The horizon deepens to rust and we climb an iron staircase that leads to the rooftop.  From here, we stare out at the plains where lines and lines of olive trees roll over the dry earth in calligraphic strokes of brooding green. We lean over the railings almost breathless -- the sun burns low behind the hills and the sky sinks from bright white to purple shadow, the air still. And all the while, cicadas buzz like electricity in voltage lines -- everything seems electrified. We take turns posing for pictures with the backdrop of the castle behind us and at sunset, a hush spreads through the group. The adhan, quiet amidst the hum of the cicadas, undulates outward into the plains, or emanates from it -- it seems part of the landscape, rolling out from the earth itself. 

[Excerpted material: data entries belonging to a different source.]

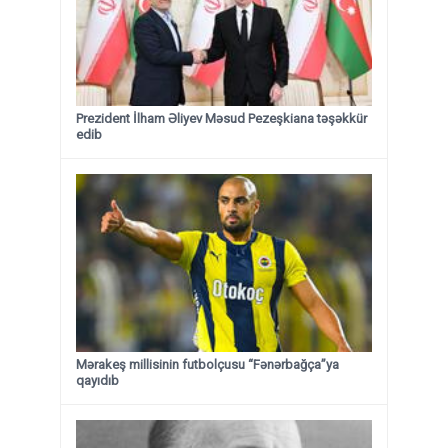
Prezident İlham Əliyev Məsud Pezeşkiana təşəkkür
edib
Mərakeş millisinin futbolçusu “Fənərbağça”ya
qayıdıb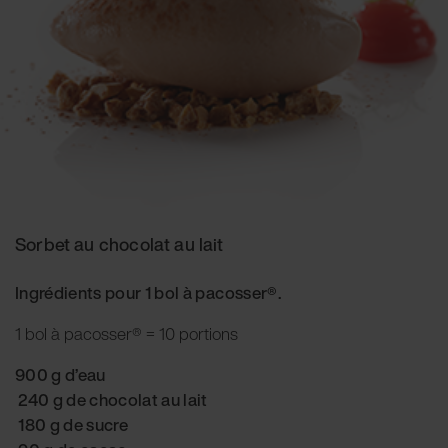
Sorbet au chocolat au lait
Ingrédients pour 1 bol à pacosser®.
1 bol à pacosser® = 10 portions
900 g d’eau
240 g de chocolat au lait
180 g de sucre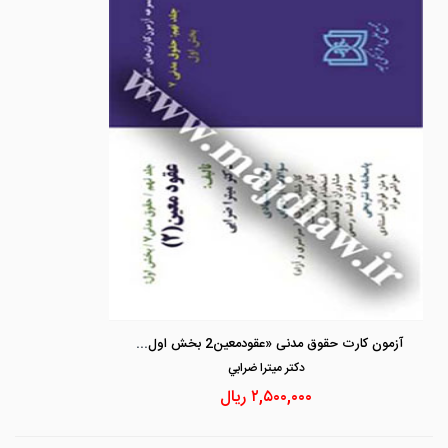
آزمون کارت حقوق مدنی «عقودمعین2 بخش اول» جلد 9
دكتر ميترا ضرابي
۲,۵۰۰,۰۰۰
ریال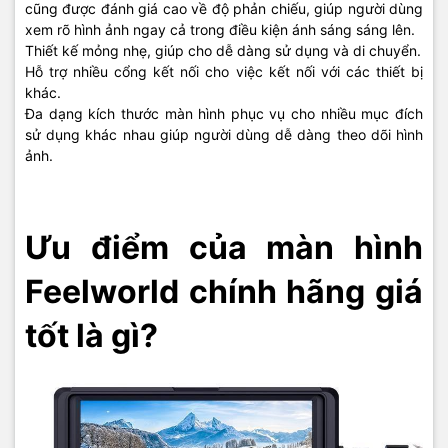
cũng được đánh giá cao về độ phản chiếu, giúp người dùng
xem rõ hình ảnh ngay cả trong điều kiện ánh sáng sáng lên.
Thiết kế mỏng nhẹ, giúp cho dễ dàng sử dụng và di chuyển.
Hỗ trợ nhiều cổng kết nối cho việc kết nối với các thiết bị
khác.
Đa dạng kích thước màn hình phục vụ cho nhiều mục đích
sử dụng khác nhau giúp người dùng dễ dàng theo dõi hình
ảnh.
Ưu điểm của màn hình
Feelworld chính hãng giá
tốt là gì?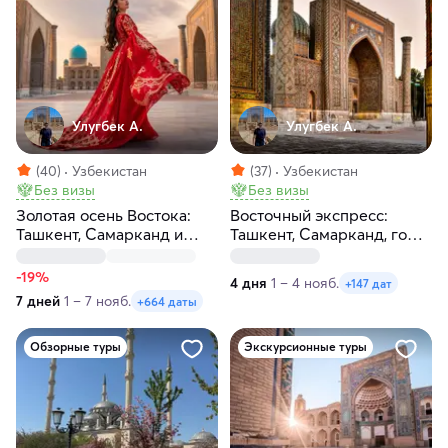
Улугбек А.
Улугбек А.
(40)
Узбекистан
(37)
Узбекистан
Без визы
Без визы
Золотая осень Востока:
Восточный экспресс:
Ташкент, Самарканд и
Ташкент, Самарканд, горы,
Бухара
Чимган за 4 дня
-19%
4 дня
1 – 4 нояб.
+147 дат
7 дней
1 – 7 нояб.
+664 даты
Обзорные туры
Экскурсионные туры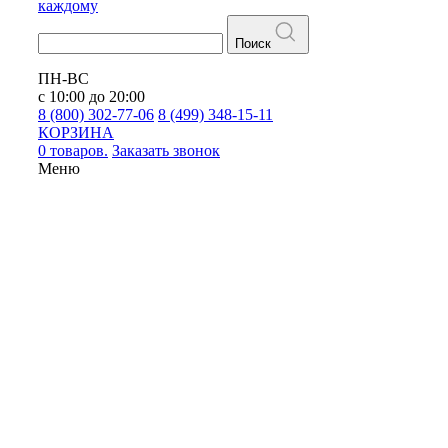
каждому
Поиск
ПН-ВС
с 10:00 до 20:00
8 (800) 302-77-06
8 (499) 348-15-11
КОРЗИНА
0 товаров.
Заказать звонок
Меню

                          

The call to prayer is just a human voice that beckons people to submit. To come, acquaint yourselves with success, to walk forth in the name of your Creator, to press your forehead against the earth and know with certainty that He made you. That your heart, that nub of flesh that winds in upon itself in hurt, in grief, in anger, in rebellion, in abandonment, in hope -- that your heart is made by Him and He knows, He knows. Every pulse of pain that makes you cave inward -- He knows. Every grief that has you press your hand against your chest to dull the ache  -- He knows. And the adhan -- it calls you to Him, to return again and again and again to the one thing that will relieve and revive you, to the one thing that will carry you through.


Adhan in Almodovar
Photo Credit: Khalidah Ali

The group slowly files back down the steps to the mussalah (a dedicated prayer space) to join in congregational prayer. I turn back and rest my arms on the railing -- I know that this was written for me, for each of us. To think that He wrote this moment for me -- standing on a rooftop in the plains outside Cordoba, me and these brilliant burning skies -- to think that He put each of us here so we could speak to Him, so we could bear witness to the perfection of His plan -- is this not a blessing? Is this not mercy? 

The sun has sunk low and the horizon is ink against the fire of the sky. I am alone on the rooftop and the cicadas still hum, their buzz like the white noise of rainfall all around me. I hurry down the steps to join my companions.